Material for this exercise
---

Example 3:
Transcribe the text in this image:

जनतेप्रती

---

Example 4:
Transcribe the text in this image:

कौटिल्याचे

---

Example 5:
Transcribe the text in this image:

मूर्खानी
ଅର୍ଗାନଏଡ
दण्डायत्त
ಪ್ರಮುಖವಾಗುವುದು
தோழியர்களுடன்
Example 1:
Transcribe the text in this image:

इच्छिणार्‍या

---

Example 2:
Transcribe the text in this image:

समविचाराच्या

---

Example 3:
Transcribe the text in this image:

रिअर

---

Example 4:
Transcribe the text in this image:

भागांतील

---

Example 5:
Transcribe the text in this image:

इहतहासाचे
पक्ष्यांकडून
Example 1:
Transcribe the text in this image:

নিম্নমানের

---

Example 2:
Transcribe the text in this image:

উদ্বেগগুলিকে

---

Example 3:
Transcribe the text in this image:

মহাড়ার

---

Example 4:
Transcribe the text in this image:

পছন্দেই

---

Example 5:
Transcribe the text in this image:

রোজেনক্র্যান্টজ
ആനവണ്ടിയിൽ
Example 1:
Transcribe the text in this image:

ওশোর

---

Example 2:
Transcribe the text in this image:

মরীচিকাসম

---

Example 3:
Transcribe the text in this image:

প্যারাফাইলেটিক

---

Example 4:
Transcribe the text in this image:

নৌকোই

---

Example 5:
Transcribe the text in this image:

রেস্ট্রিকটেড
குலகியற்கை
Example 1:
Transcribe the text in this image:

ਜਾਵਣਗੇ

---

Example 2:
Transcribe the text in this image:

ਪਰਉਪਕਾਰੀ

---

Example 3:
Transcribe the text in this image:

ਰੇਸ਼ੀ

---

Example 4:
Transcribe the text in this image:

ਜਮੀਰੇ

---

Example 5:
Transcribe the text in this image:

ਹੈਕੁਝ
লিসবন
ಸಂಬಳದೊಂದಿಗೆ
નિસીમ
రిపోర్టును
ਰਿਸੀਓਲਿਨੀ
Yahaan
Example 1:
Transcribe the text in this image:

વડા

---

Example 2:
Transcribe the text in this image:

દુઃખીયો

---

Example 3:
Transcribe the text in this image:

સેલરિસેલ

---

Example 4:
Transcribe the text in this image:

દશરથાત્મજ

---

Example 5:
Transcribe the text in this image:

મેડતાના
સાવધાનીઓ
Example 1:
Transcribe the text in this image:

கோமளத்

Problem to work on
Output each record above exactly, omitting nothing.

Result
---

Example 3:
Transcribe the text in this image:

जनतेप्रती

---

Example 4:
Transcribe the text in this image:

कौटिल्याचे

---

Example 5:
Transcribe the text in this image:

मूर्खानी
ଅର୍ଗାନଏଡ
दण्डायत्त
ಪ್ರಮುಖವಾಗುವುದು
தோழியர்களுடன்
Example 1:
Transcribe the text in this image:

इच्छिणार्‍या

---

Example 2:
Transcribe the text in this image:

समविचाराच्या

---

Example 3:
Transcribe the text in this image:

रिअर

---

Example 4:
Transcribe the text in this image:

भागांतील

---

Example 5:
Transcribe the text in this image:

इहतहासाचे
पक्ष्यांकडून
Example 1:
Transcribe the text in this image:

নিম্নমানের

---

Example 2:
Transcribe the text in this image:

উদ্বেগগুলিকে

---

Example 3:
Transcribe the text in this image:

মহাড়ার

---

Example 4:
Transcribe the text in this image:

পছন্দেই

---

Example 5:
Transcribe the text in this image:

রোজেনক্র্যান্টজ
ആനവണ്ടിയിൽ
Example 1:
Transcribe the text in this image:

ওশোর

---

Example 2:
Transcribe the text in this image:

মরীচিকাসম

---

Example 3:
Transcribe the text in this image:

প্যারাফাইলেটিক

---

Example 4:
Transcribe the text in this image:

নৌকোই

---

Example 5:
Transcribe the text in this image:

রেস্ট্রিকটেড
குலகியற்கை
Example 1:
Transcribe the text in this image:

ਜਾਵਣਗੇ

---

Example 2:
Transcribe the text in this image:

ਪਰਉਪਕਾਰੀ

---

Example 3:
Transcribe the text in this image:

ਰੇਸ਼ੀ

---

Example 4:
Transcribe the text in this image:

ਜਮੀਰੇ

---

Example 5:
Transcribe the text in this image:

ਹੈਕੁਝ
লিসবন
ಸಂಬಳದೊಂದಿಗೆ
નિસીમ
రిపోర్టును
ਰਿਸੀਓਲਿਨੀ
Yahaan
Example 1:
Transcribe the text in this image:

વડા

---

Example 2:
Transcribe the text in this image:

દુઃખીયો

---

Example 3:
Transcribe the text in this image:

સેલરિસેલ

---

Example 4:
Transcribe the text in this image:

દશરથાત્મજ

---

Example 5:
Transcribe the text in this image:

મેડતાના
સાવધાનીઓ
Example 1:
Transcribe the text in this image:

கோமளத்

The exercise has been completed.